### ACTION ITEM
Repeat, please, only the lines from the top of the data down to the line with "- Default values"; include both of those lines.

[THE DATA]

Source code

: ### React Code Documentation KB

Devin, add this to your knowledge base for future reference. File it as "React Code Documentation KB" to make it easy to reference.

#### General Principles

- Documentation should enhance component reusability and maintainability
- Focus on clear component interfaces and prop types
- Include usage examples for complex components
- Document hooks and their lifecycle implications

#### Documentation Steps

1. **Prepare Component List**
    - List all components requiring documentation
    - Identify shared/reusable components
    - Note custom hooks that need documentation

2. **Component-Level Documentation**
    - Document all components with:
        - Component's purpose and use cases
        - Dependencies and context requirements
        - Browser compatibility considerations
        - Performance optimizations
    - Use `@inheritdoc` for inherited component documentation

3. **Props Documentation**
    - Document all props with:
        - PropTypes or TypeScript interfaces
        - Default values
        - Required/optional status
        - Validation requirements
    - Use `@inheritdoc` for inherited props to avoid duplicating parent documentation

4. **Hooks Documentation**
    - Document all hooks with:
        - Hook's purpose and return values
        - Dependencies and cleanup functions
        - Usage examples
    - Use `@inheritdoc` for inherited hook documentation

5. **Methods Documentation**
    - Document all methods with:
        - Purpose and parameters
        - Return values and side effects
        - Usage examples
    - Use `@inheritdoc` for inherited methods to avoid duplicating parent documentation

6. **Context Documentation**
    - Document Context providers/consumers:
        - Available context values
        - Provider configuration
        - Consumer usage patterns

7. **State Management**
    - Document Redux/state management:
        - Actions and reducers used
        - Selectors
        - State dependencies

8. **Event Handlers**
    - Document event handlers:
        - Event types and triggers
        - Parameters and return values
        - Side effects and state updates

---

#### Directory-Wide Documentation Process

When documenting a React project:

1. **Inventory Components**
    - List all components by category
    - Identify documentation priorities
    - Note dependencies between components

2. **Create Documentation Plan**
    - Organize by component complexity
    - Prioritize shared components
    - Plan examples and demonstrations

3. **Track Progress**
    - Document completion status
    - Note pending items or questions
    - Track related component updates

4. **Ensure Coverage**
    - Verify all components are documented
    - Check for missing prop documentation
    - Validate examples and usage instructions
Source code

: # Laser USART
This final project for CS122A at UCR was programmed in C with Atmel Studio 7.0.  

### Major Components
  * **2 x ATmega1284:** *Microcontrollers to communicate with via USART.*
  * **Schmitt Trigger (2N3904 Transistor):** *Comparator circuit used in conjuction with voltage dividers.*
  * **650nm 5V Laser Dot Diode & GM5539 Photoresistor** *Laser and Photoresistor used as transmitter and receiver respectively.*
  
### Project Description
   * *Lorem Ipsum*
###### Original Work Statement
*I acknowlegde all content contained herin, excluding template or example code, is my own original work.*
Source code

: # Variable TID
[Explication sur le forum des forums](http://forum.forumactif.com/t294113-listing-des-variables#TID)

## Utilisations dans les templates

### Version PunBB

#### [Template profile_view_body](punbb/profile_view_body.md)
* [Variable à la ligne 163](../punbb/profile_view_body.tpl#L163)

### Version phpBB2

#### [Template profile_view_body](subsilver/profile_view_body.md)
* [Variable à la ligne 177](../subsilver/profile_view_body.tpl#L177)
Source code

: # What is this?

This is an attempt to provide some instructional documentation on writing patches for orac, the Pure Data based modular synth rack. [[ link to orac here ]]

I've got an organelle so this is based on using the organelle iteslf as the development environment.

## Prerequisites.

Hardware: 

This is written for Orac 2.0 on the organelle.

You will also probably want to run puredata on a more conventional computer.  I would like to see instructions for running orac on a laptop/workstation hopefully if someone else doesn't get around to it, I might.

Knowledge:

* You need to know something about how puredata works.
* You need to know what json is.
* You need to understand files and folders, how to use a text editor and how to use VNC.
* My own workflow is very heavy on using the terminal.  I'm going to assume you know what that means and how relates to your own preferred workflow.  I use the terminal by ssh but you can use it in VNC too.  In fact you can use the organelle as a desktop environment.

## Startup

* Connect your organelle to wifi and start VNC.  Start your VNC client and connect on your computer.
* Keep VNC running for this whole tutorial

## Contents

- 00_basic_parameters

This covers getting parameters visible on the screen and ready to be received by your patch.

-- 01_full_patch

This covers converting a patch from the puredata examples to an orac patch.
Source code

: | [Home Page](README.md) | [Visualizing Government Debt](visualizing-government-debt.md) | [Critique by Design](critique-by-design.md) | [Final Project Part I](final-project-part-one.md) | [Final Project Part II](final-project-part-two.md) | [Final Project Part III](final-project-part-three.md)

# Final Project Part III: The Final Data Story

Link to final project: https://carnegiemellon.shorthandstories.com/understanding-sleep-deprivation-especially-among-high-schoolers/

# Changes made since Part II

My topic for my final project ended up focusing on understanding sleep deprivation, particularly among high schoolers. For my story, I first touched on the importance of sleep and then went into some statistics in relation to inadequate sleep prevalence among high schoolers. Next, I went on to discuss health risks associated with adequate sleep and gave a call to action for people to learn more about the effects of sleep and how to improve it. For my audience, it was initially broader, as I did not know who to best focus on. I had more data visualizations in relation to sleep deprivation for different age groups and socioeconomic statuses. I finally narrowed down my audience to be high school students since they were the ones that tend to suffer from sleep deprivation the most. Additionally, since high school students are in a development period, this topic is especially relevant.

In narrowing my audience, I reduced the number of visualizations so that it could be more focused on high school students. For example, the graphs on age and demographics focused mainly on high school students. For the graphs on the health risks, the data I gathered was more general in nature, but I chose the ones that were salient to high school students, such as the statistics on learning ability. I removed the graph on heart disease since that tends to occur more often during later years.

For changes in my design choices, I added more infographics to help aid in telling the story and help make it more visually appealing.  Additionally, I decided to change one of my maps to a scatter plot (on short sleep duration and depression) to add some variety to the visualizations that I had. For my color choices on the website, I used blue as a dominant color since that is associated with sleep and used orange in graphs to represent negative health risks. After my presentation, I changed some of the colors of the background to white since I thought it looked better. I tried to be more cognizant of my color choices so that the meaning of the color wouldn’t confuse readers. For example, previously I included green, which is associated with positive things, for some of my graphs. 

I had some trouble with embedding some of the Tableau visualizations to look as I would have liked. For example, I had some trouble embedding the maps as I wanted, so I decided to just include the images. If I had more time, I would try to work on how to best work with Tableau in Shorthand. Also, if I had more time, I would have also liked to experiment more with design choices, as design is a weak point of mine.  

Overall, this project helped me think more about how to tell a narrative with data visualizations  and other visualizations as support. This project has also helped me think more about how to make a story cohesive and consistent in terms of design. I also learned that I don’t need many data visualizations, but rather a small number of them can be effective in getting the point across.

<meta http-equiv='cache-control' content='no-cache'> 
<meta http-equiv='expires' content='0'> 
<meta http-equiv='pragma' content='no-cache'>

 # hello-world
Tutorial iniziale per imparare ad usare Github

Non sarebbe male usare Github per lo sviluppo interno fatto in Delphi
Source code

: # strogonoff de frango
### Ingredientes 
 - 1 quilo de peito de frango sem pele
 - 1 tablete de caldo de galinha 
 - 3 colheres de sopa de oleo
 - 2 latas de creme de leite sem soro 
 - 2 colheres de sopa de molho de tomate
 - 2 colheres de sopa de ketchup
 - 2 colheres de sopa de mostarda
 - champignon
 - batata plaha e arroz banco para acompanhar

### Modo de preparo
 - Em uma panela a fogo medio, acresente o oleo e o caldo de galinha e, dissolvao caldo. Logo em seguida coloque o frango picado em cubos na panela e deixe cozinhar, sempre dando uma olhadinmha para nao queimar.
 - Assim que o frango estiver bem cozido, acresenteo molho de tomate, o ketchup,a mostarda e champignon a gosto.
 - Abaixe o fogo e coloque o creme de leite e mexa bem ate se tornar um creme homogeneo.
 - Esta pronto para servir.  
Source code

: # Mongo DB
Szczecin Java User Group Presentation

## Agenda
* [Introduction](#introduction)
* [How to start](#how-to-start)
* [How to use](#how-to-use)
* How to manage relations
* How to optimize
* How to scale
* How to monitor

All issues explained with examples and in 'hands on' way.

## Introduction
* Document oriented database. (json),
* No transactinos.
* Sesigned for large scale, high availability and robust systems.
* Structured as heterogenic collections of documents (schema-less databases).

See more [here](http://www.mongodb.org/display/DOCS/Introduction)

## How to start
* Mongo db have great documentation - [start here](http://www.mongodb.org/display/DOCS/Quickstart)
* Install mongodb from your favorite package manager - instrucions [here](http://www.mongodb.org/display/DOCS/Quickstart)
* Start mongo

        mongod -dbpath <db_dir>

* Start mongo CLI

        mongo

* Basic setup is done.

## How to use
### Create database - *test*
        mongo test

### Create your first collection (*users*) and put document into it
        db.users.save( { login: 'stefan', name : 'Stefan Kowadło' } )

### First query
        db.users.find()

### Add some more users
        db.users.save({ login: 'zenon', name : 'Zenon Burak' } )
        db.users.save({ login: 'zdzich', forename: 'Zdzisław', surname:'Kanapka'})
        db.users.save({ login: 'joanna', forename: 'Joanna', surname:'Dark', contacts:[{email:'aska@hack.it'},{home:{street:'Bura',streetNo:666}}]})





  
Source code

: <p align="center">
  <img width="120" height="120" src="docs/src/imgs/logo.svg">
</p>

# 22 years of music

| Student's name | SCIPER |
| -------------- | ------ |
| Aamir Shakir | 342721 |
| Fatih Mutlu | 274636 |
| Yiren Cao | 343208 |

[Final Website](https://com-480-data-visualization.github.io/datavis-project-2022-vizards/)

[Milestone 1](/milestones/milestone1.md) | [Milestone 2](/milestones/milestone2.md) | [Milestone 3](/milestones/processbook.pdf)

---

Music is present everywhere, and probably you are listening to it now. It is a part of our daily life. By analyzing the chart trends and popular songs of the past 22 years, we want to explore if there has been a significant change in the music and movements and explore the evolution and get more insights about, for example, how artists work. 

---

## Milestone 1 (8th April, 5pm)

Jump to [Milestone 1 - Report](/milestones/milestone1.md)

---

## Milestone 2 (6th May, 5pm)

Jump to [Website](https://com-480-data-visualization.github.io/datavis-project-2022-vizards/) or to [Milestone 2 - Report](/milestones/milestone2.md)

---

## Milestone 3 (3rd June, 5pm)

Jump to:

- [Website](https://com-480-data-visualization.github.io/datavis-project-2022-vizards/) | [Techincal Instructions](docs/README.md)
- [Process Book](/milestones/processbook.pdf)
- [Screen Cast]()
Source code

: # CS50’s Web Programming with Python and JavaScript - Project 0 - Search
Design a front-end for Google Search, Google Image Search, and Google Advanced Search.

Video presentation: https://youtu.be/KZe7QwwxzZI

[/THE DATA]

### TASK RESPONSE
Source code

: ### React Code Documentation KB

Devin, add this to your knowledge base for future reference. File it as "React Code Documentation KB" to make it easy to reference.

#### General Principles

- Documentation should enhance component reusability and maintainability
- Focus on clear component interfaces and prop types
- Include usage examples for complex components
- Document hooks and their lifecycle implications

#### Documentation Steps

1. **Prepare Component List**
    - List all components requiring documentation
    - Identify shared/reusable components
    - Note custom hooks that need documentation

2. **Component-Level Documentation**
    - Document all components with:
        - Component's purpose and use cases
        - Dependencies and context requirements
        - Browser compatibility considerations
        - Performance optimizations
    - Use `@inheritdoc` for inherited component documentation

3. **Props Documentation**
    - Document all props with:
        - PropTypes or TypeScript interfaces
        - Default values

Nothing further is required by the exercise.